Head-worn units may have a role to play in some levels of entertainment, such as tourism, where a wearable augmented reality display may enhance a visitor’s experience of an attraction. It could, for example, also work well in an art gallery or museum, where the AR could add layers of information to a painting or an exhibit.
There is also the opportunity to utilise head-worn AR displays in a medical setting to aid surgical procedures, for example, superimposing assistance or adding a layer of information, such as the layout of a body’s nervous or blood system.
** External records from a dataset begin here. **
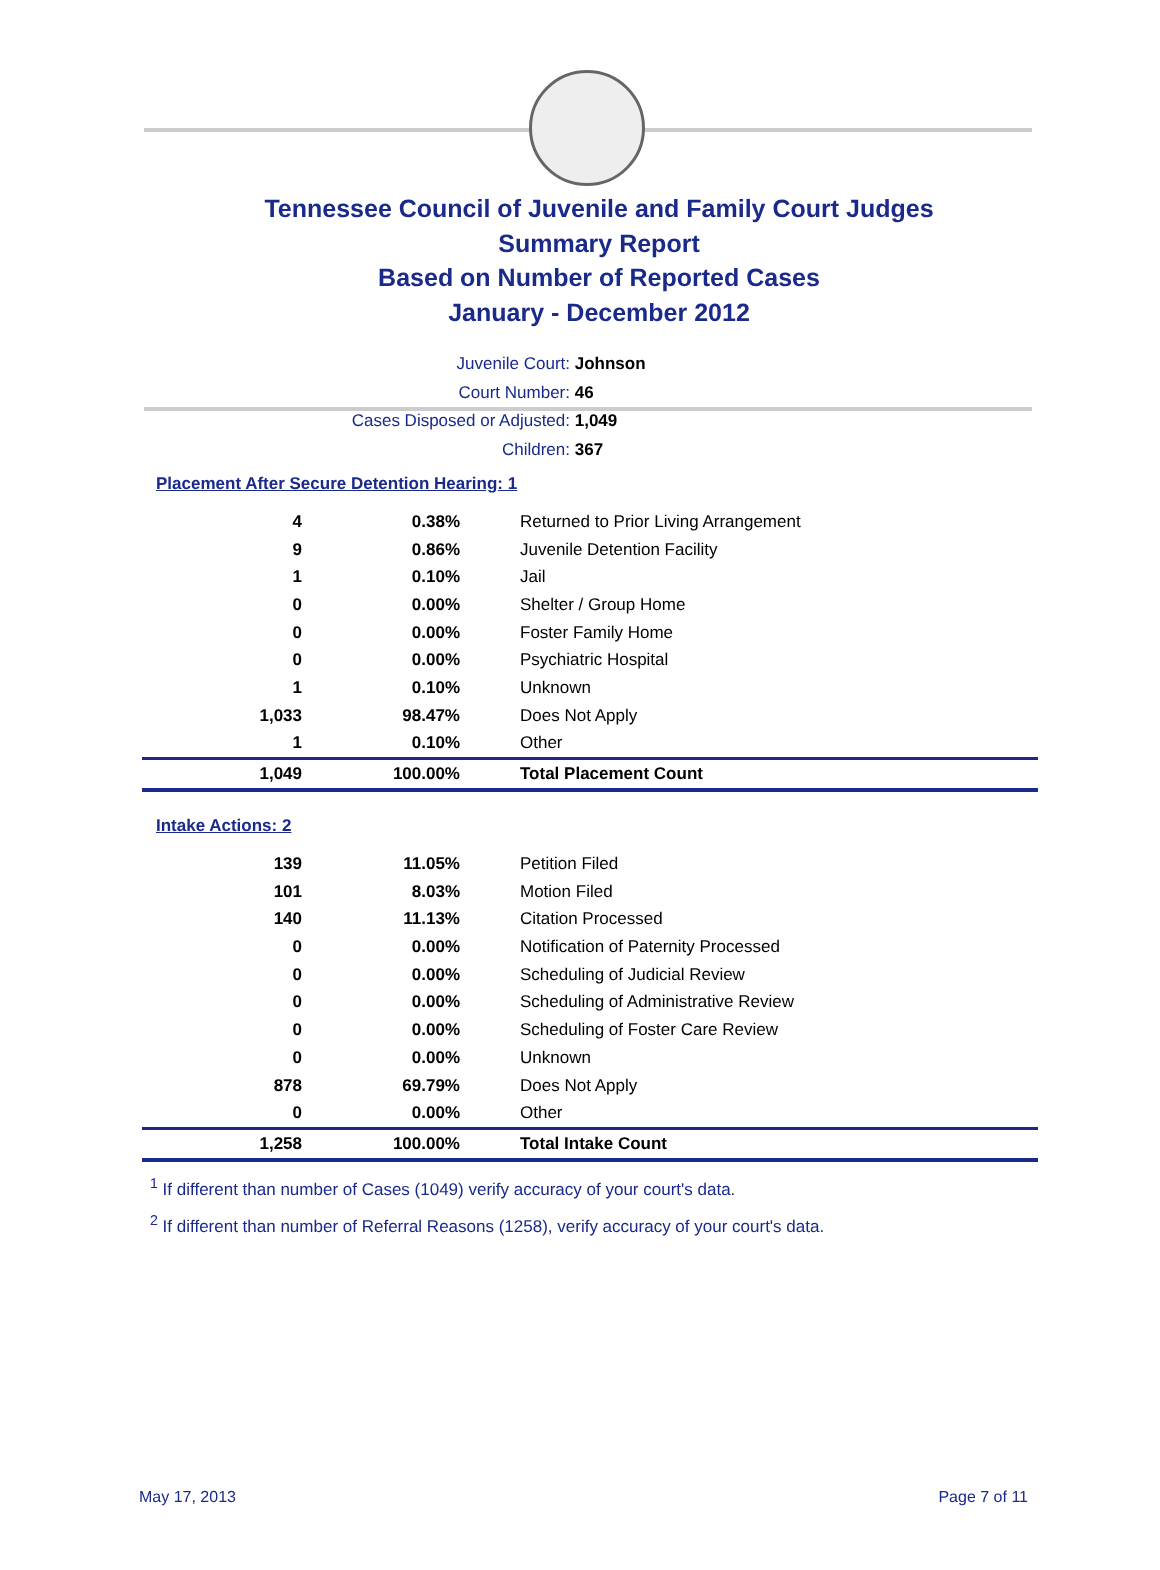Tennessee Council of Juvenile and Family Court Judges
Summary Report
Based on Number of Reported Cases
January - December 2012
Juvenile Court: Johnson
Court Number: 46
Cases Disposed or Adjusted: 1,049
Children: 367
Placement After Secure Detention Hearing: 1
| 4 | 0.38% | Returned to Prior Living Arrangement |
| 9 | 0.86% | Juvenile Detention Facility |
| 1 | 0.10% | Jail |
| 0 | 0.00% | Shelter / Group Home |
| 0 | 0.00% | Foster Family Home |
| 0 | 0.00% | Psychiatric Hospital |
| 1 | 0.10% | Unknown |
| 1,033 | 98.47% | Does Not Apply |
| 1 | 0.10% | Other |
| 1,049 | 100.00% | Total Placement Count |
Intake Actions: 2
| 139 | 11.05% | Petition Filed |
| 101 | 8.03% | Motion Filed |
| 140 | 11.13% | Citation Processed |
| 0 | 0.00% | Notification of Paternity Processed |
| 0 | 0.00% | Scheduling of Judicial Review |
| 0 | 0.00% | Scheduling of Administrative Review |
| 0 | 0.00% | Scheduling of Foster Care Review |
| 0 | 0.00% | Unknown |
| 878 | 69.79% | Does Not Apply |
| 0 | 0.00% | Other |
| 1,258 | 100.00% | Total Intake Count |
<sup>1</sup> If different than number of Cases (1049) verify accuracy of your court's data.
<sup>2</sup> If different than number of Referral Reasons (1258), verify accuracy of your court's data.
May 17, 2013 Page 7 of 11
Customisable AR display screens with OPENSIGHT
Touch-screen AR displays work particularly well in airborne platforms such as helicopters. Selectable layers and 3D customised rendering make it possible to fine-tune AR displays to suit the exact needs of the end-user. This principle is the driving force behind FlySight’s innovative OPENSIGHT system.
But just like the technology, OPENSIGHT is continuously evolving. The OPENSIGHT Enhanced Reality incorporates video processing functionalities for video enhancement, such as contrast enhancement and super-resolution, into the package.